# Metric drill/tap/die stand



## hman (Jan 10, 2021)

I have a wonderful stand for inch taps and drills, that I bought (fully populated with quality drills & taps) from an industrial supplier in Oregon a bunch of years ago.



Wanting something similar for metrics, I bought this one about 2 years ago.  



FOOEY!  It's loaded with errors - wrong or very non-standard pitches, improperly sized molded holes, etc.  Been searching for a better one for quite a while, and finally decided to take a chance on p/n 2972A41 from McMaster-Carr.  It sounded like it differed somewhat from the "yellow peril," so maybe a new mold.  And not too expensive - just over $25.



It turns out that there are still some errors on this one (like overly large clearance hole specifications and a very odd thread pitch or two), but a lot fewer than on the other.  I decided it was worth correcting.  Started by sanding the top smooth (wet sandpaper on the surface plate) to get rid of the slightly raised numbers.  Then I gave it a couple coats of white primer.  While waiting for the paint to dry I worked up a spreadsheet to calcualte the "best possible/practical" drill sizes for the various thread pitches.  In a surprising number of cases, a fractional/letter/number drill bit was more suitable than the nearest available metric.



After trying and rejecting Sharpies (they'd run when covered with clear coat) I used one of my "vintage" Rapidograph (India ink) pens to write the tap and drill sizes on the face of the stand, then covered with two thin coats of clear.  Ordered some missing sizes from McMaster and Amazon, and I'm now in business.  The die pockets are a split-in-half length of PVC pipe.



Note the "nest" for a thread pitch gauge:


----------



## Tom1948 (Jan 10, 2021)

I like that.

THE DATA –
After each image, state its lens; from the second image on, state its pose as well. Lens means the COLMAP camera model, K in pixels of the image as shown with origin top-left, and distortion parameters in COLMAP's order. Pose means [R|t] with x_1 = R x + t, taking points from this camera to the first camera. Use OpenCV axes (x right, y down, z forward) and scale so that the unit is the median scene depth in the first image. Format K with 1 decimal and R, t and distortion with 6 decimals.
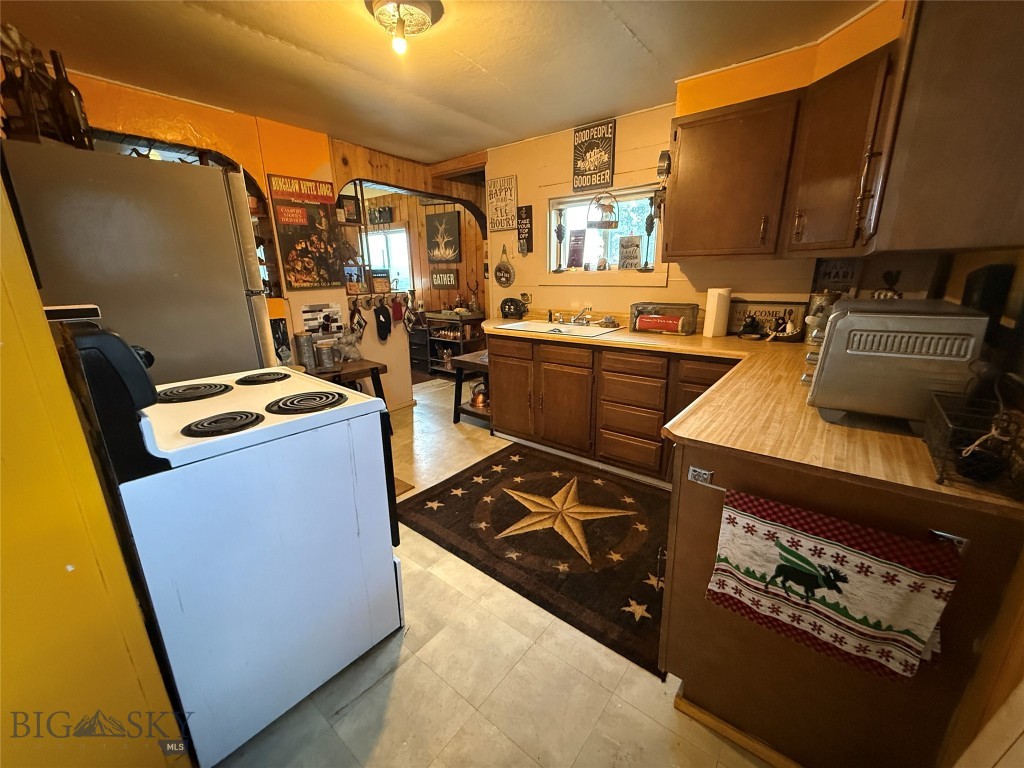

ASSIGNED TASK –
Continue the forum thread about the metric drill, tap, and die stand, picking up after its last line.

OUTPUT OF THE TASK –
----------



## aliva (Jan 12, 2021)

Nice stand, until you drop it on the floor


----------



## Superburban (Jan 12, 2021)

aliva said:


> Nice stand, until you drop it on the floor


My drawer full of taps would be the same if it hit the floor. Even my drill index would not fare well.


----------



## Shotgun (Jan 18, 2021)

I was wanting to do that, but I'm going with this for bolt/screw storage:



			https://i.ytimg.com/vi/HnfCFzlOAeg/maxresdefault.jpg
		


I'm drilling holes in the neck of the of the oil bottles for the drill and tap.  That gets around the "dropping all of them" issue, and puts the drill and tap right there with the bolts/screws.  I'll just throw the die in the bottle with the screws.

I created a system to drain the residual oil from the bottles.  Drill a couple 3/4" holes near the front of a shelf (2x4 frame with 1/2" plywood shelves), and screwed a board under the shelf.  A chinese food take-out container slides onto the board, under the holes.  Stick the open bottles in the holes and leave them several days.


----------



## hman (Jan 18, 2021)

... and any thin film of oil remaining in the container will be nothing but good for the screws!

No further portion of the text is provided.